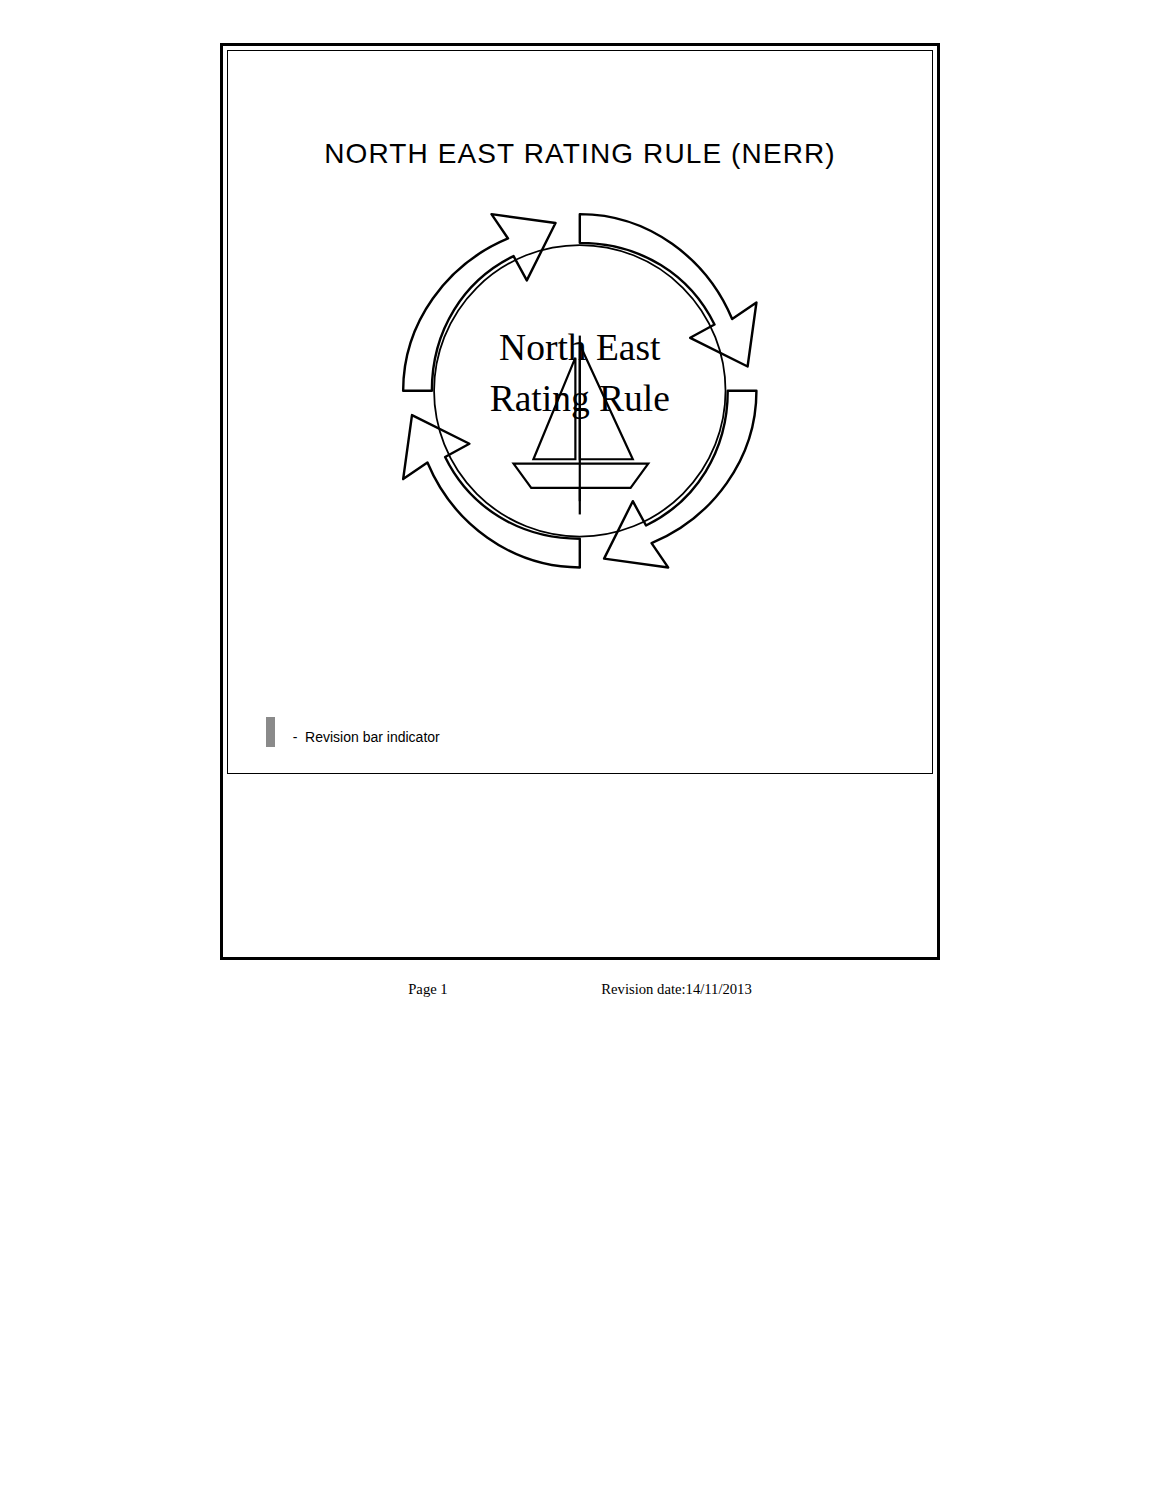NORTH EAST RATING RULE (NERR)
North East Rating Rule
- Revision bar indicator
Page 1 Revision date:14/11/2013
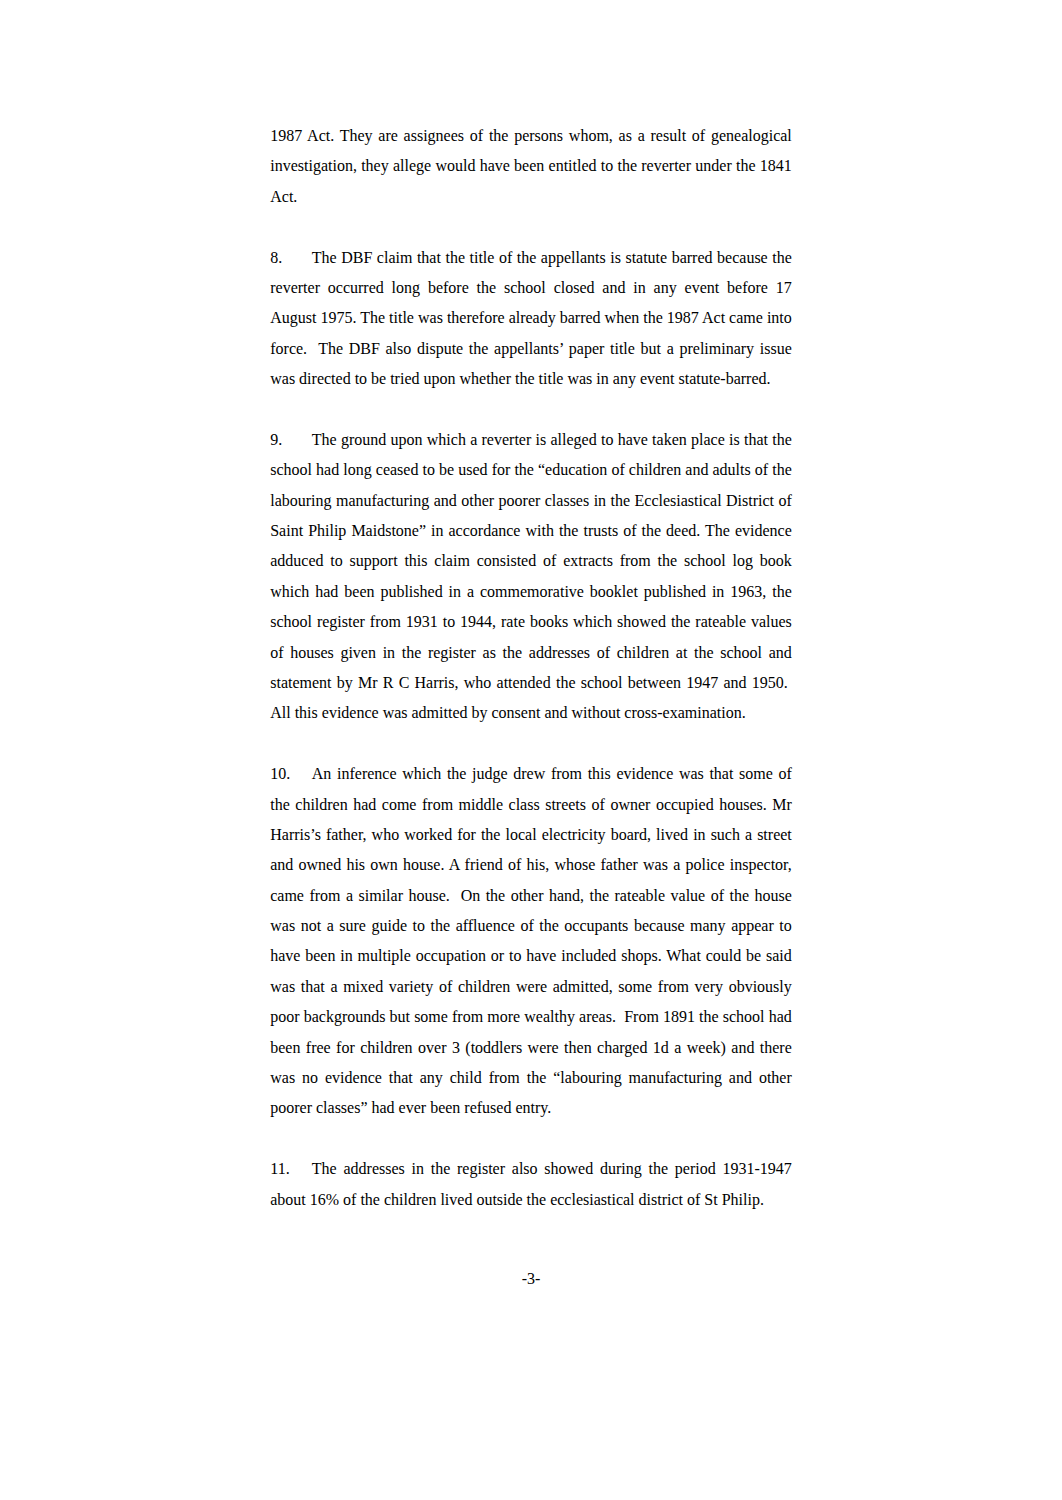1987 Act. They are assignees of the persons whom, as a result of genealogical investigation, they allege would have been entitled to the reverter under the 1841 Act.
8. The DBF claim that the title of the appellants is statute barred because the reverter occurred long before the school closed and in any event before 17 August 1975. The title was therefore already barred when the 1987 Act came into force. The DBF also dispute the appellants’ paper title but a preliminary issue was directed to be tried upon whether the title was in any event statute-barred.
9. The ground upon which a reverter is alleged to have taken place is that the school had long ceased to be used for the “education of children and adults of the labouring manufacturing and other poorer classes in the Ecclesiastical District of Saint Philip Maidstone” in accordance with the trusts of the deed. The evidence adduced to support this claim consisted of extracts from the school log book which had been published in a commemorative booklet published in 1963, the school register from 1931 to 1944, rate books which showed the rateable values of houses given in the register as the addresses of children at the school and statement by Mr R C Harris, who attended the school between 1947 and 1950. All this evidence was admitted by consent and without cross-examination.
10. An inference which the judge drew from this evidence was that some of the children had come from middle class streets of owner occupied houses. Mr Harris’s father, who worked for the local electricity board, lived in such a street and owned his own house. A friend of his, whose father was a police inspector, came from a similar house. On the other hand, the rateable value of the house was not a sure guide to the affluence of the occupants because many appear to have been in multiple occupation or to have included shops. What could be said was that a mixed variety of children were admitted, some from very obviously poor backgrounds but some from more wealthy areas. From 1891 the school had been free for children over 3 (toddlers were then charged 1d a week) and there was no evidence that any child from the “labouring manufacturing and other poorer classes” had ever been refused entry.
11. The addresses in the register also showed during the period 1931-1947 about 16% of the children lived outside the ecclesiastical district of St Philip.
-3-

■ ■ ■ ■ ■ ■ ■

*Work instruction*
Go line by line through the records and copy those that contain the word "Revision".

*Expected answer*
- Revision bar indicator
Page 1 Revision date:14/11/2013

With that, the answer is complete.